Rocha e Oliveira defende que, mais do que pensar em profissões que vão sumir, como um todo, é necessário focar em quais atividades feitas por esses profissionais podem ser feitas por máquinas. Ele diz que é a natureza do trabalho que vai mudar, ao exigir que humanos se concentrem em tarefas que os computadores não podem fazer, como já vem ocorrendo.

“Quando a gente fala que o emprego vai desaparecer, o que a gente está dizendo é que muitas das tarefas que as pessoas hoje desempenham naquele emprego poderão ser substituídas por computadores. Isso quer dizer que as pessoas vão ser substituídas por computadores? Umas sim, outras não.”

Ele também aponta que o fato de existir tecnologia disponível para substituir tarefas hoje produzidas por seres humanos não significa que ela necessariamente será aplicada por todas as empresas.

O consultor lista ao menos três fatores que podem ser considerados barreiras para as empresas: dificuldades de importação de alguns equipamentos por empresas brasileiras; necessidade de treinamento de funcionários para usar a nova tecnologia de forma eficiente; e a competitividade de cada área.

“Se nenhum dos meus competidores for fazer esse investimento hoje, talvez não me convenha fazer. Isso pode levar alguns setores a atrasarem a adoção dessas tecnologias ou, eventualmente, até não adotarem”, diz Rocha e Oliveira, que coordena a criação de um centro do ISE Business School e da consultoria iDados para estudar questões de automação e produtividade nas empresas brasileiras.

‘Apagão de mão de obra’?

Os pesquisadores argumentam, no artigo, que os resultados encontrados não devem criar “pânico”, mas funcionar como “alerta”, ao indicar que novas tecnologias são tecnicamente capazes de substituir grande parte dos empregos brasileiros. Apontam que é “por meio de políticas efetivas” que o Brasil pode “aliviar, ou até mesmo evitar, a perda maciça de empregos devido à automação, nas próximas décadas”.

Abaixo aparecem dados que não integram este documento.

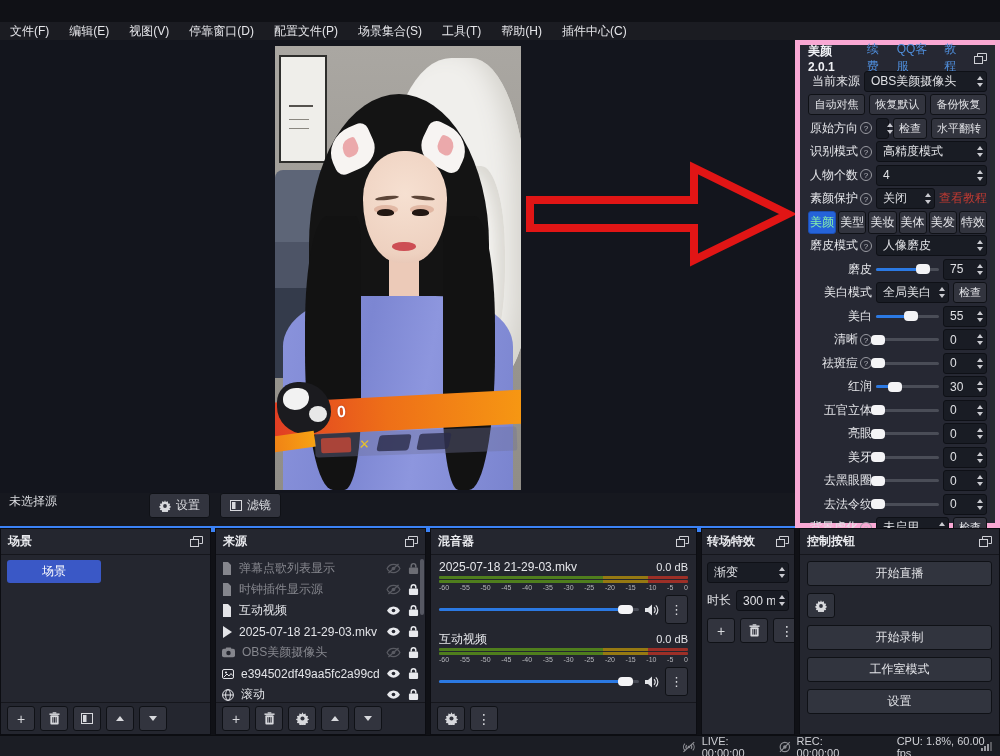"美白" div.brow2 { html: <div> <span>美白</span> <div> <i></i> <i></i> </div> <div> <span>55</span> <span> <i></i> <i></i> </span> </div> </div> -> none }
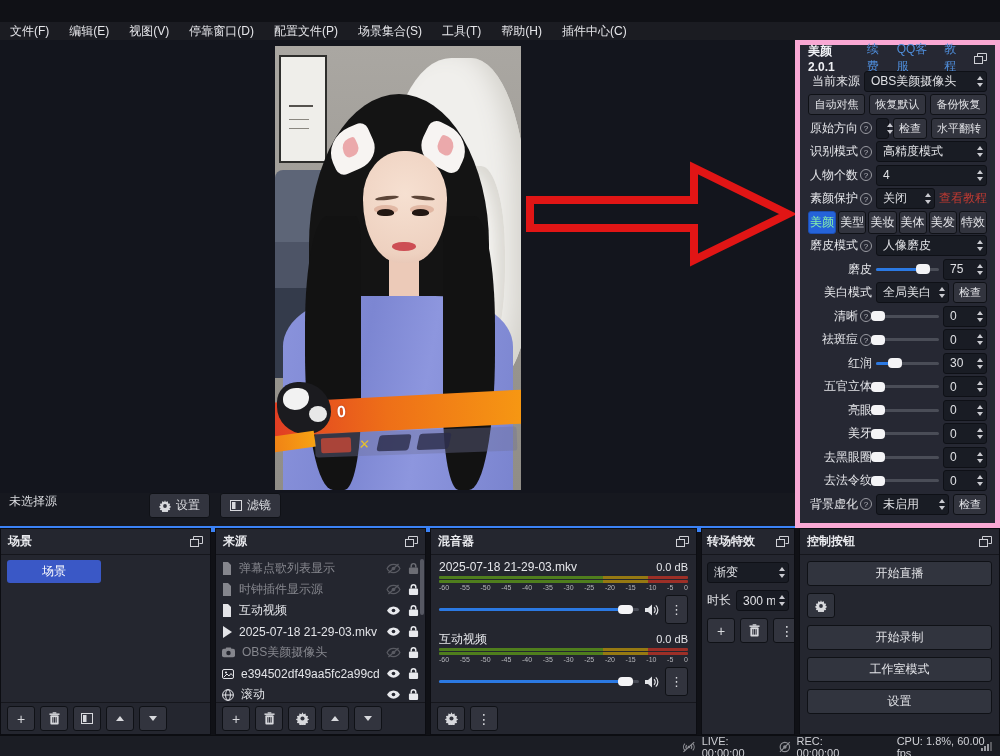"未选择源" .srcbar { align-items: flex-start -> flex-end; border-bottom: 6px solid #3b82f6 -> 1px solid #3b82f6 }
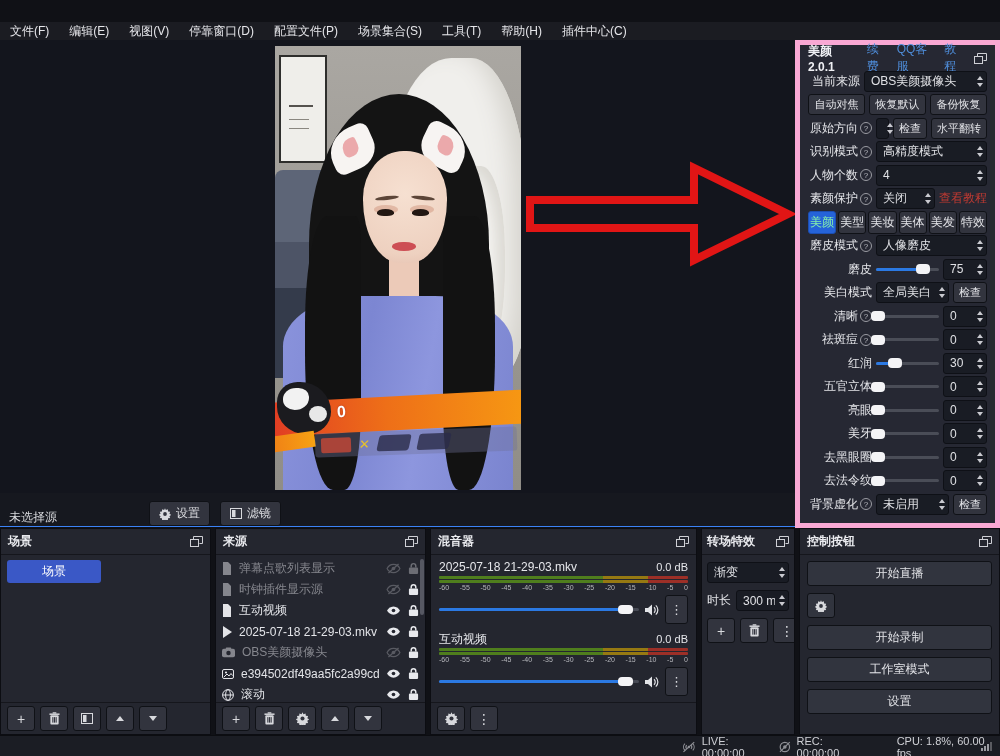"开始直播" div.cbtn { html: <div>开始直播</div> -> none }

Ottoni diz que “a sociedade como um todo” deve se preparar para lidar com esse cenário – e cita governo, empresas, terceiro setor, academia e o próprio trabalhador. “Para todos os agentes que mencionei, a gente vai não vai ter como escapar de políticas de retreinamento de mão de obra.”

Especialista em mercado de trabalho, ele diz que as novas tecnologias levarão, ao mesmo tempo, a uma destruição de empregos, mas também à criação de novas vagas. O problema, diz o economista, é que haverá um descasamento entre esses tipos de vagas.

Se não houver profissionais retreinados, diz ele, podemos ter um cenário em que haverá muita vaga de emprego aberta, mas sem ser preenchida – ao mesmo tempo em que haverá muitos desempregados sem conseguir recolocação.

“As próprias empresas, se não se preocuparem em treinar, serão as mais afetadas pelo que a gente pode chamar de apagão de mão de obra”, diz Ottoni.